Learning and development (L&D) plans are vital to financial services organizations. From banks and credit unions to mortgage brokers and everything in between, ensuring that your team members are prepared to handle today’s challenges is critically important. Financial services organizations must be prepared to handle any number of threats, from changing tax rules to government regulations, cybersecurity threats, and much more.
The good news is that learning and development can provide your team members with the knowledge and skills necessary. No, training is not a panacea. It won’t magically remove cybersecurity threats or ensure that you’re suddenly in compliance with industry rules or government regulations. However, it is the foundation for achieving those goals.
How Does Financial Services Training Help?
While L&D is not a cure-all, it is the key to closing the gap between noncompliance and compliance, between risk and security, and between ignorance and knowledge. It’s about creating a roadmap about where you want your organization to go, and then embarking on the journey to get there.
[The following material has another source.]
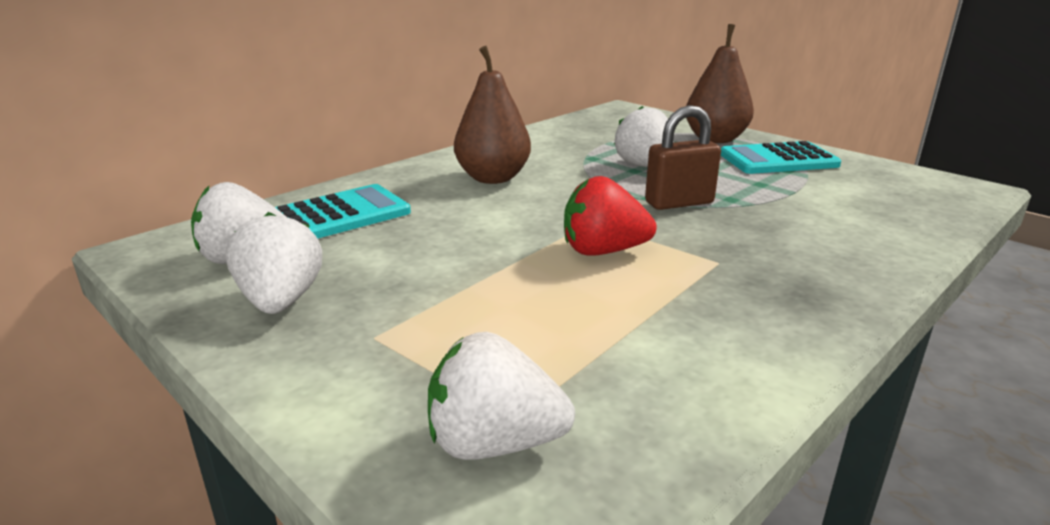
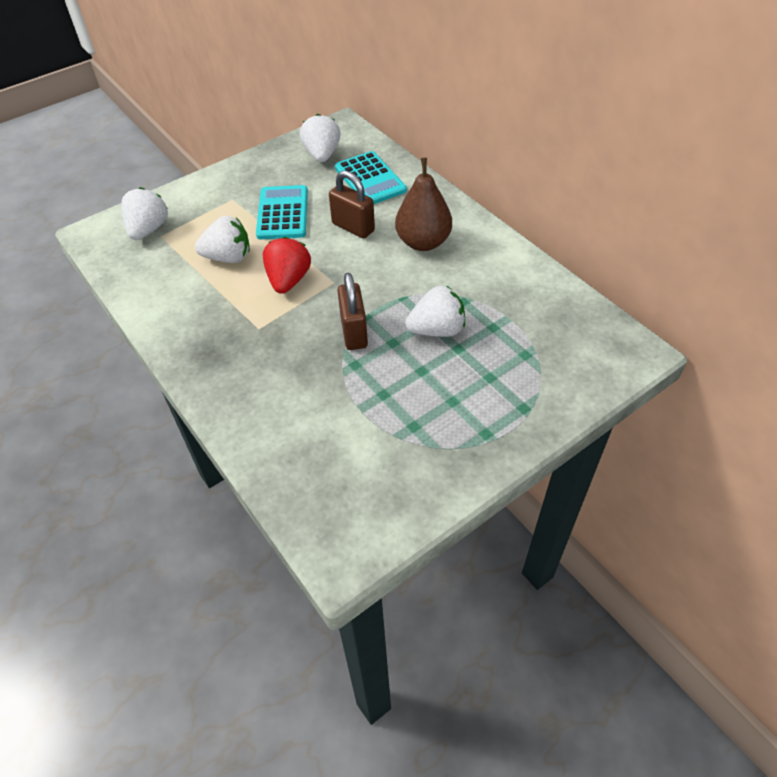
camera: 100 degrees right, 25 degrees up
(281, 301) = (273, 171): white strawberry -> white strawberry (228, 257)
(465, 218) = (353, 227): none -> brown padlock
(715, 139) = (513, 401): brown pear -> none
(778, 160) = (443, 430): turquoise calculator -> turquoise calculator (283, 213)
However, the type of training you deliver matters a great deal. You must provide transformational training that alters workplace behaviors, not training that simply deluges learners with raw data with the expectation that they will somehow translate it into value-added actions on their own.
The Importance of Creating Competency-Based Learning Programs
Financial services firms will find that the basics of creating competency-based learning programs for their employees are pretty much the same as in any other industry. You will need to follow several important steps here, including:
Analyze: The first step is to analyze where your organization stands. What’s the current state versus where you want to be? Without knowing where you’re starting from, you cannot chart a course toward success. What solutions are necessary to help you bridge the gap between those two positions?
There’s a temptation to make this phase long and drawn out, but it need not be. Using open-ended questions allows you to follow the breadcrumbs to innovative solutions. These include the following:
- What are your largest hurdles with a particular performance measure?
- Why do those hurdles exist? What happened to create or exacerbate them?
- How challenging is it to find a solution to the issue?
- In a perfect world, how would a particular performance measure drive success?
Ask these questions not only of your L&D team but of your employees. Get group consensus and look for patterns. Delve into those patterns and find commonalities. Most of those can probably be tied to training in some way.
Once you have defined the solutions necessary, it’s time to tie them to competencies. Your LMS is an essential tool in assigning competency-based training to key employees based on their job descriptions, duties, and even career development paths in some cases.
Develop: Next, you need to begin developing assets that help your learners grow and develop. These could be modules on cybersecurity best practices, on handling personally identifiable information, or anything else. All assets should be based on the results of your previous analysis, though, so that they help your learners develop and move the organization toward where you want to go.
Your assets must be modern, compelling, and support learner success. That will require doing several important things here, including:
- Mixed Media: Use a mixture of different media and formats. Multiple-choice questions are great, but go further. Add video learning, gamified content, infographics, and anything else that will drive positive outcomes and improve success.
- Microlearning Matters: It is also important to create microlearning courses. These “chunk” courses up into smaller segments that learners can complete faster and have a better chance of retaining.
- Use Scenario-Based Learning: Create realistic scenarios within your learning content. Then require your learners to complete those scenarios. Choose-your-own formats, roleplaying, and other methods work well to truly drive home lessons.
- Practice, Practice, Practice: Your LMS is a vital tool, but it is only one of many that you should be using. Give your learners opportunities to put their knowledge to use outside the LMS, but within safe environments where a wrong move won’t necessarily spell disaster.
Support: Learning is not a “once and done” sort of thing. Success is not defined as a passing grade. To really affect transformational change in your organization, you will need to support learners after training. It’s also important to hold them accountable for their ability to put learning into practice within their daily responsibilities.
You’ll discover a wealth of support options out there that enable better outcomes and help learners retain knowledge. These can include:
- Curated Content Banks: These offer a wealth of information on topics touched on during learning and can even expand on those for some people.
- Job Aids: These are tools that help your learners remember information and connect the dots to improve their performance.
- Coaching: From mentoring to performance management, use any opportunity to coach and grow your team toward where you need them to be.
- Accountability Measures: In addition to your LMS and other options, implement accountability measures that help encourage your learners to integrate what they have learned into their daily responsibilities.
Financial Services Learning and Development Success
Ultimately, a concerted L&D strategy is essential for achieving success in the financial services industry. The right LMS is part of that, but you must also understand the skill gaps within your organization and the hurdles you face, whether those are regulatory in nature, or relate more to cybersecurity risks, or something else entirely.
With an overarching strategy and a willingness to create competency-based training programs, you can help ensure that each employee has the tools required to move the organization forward.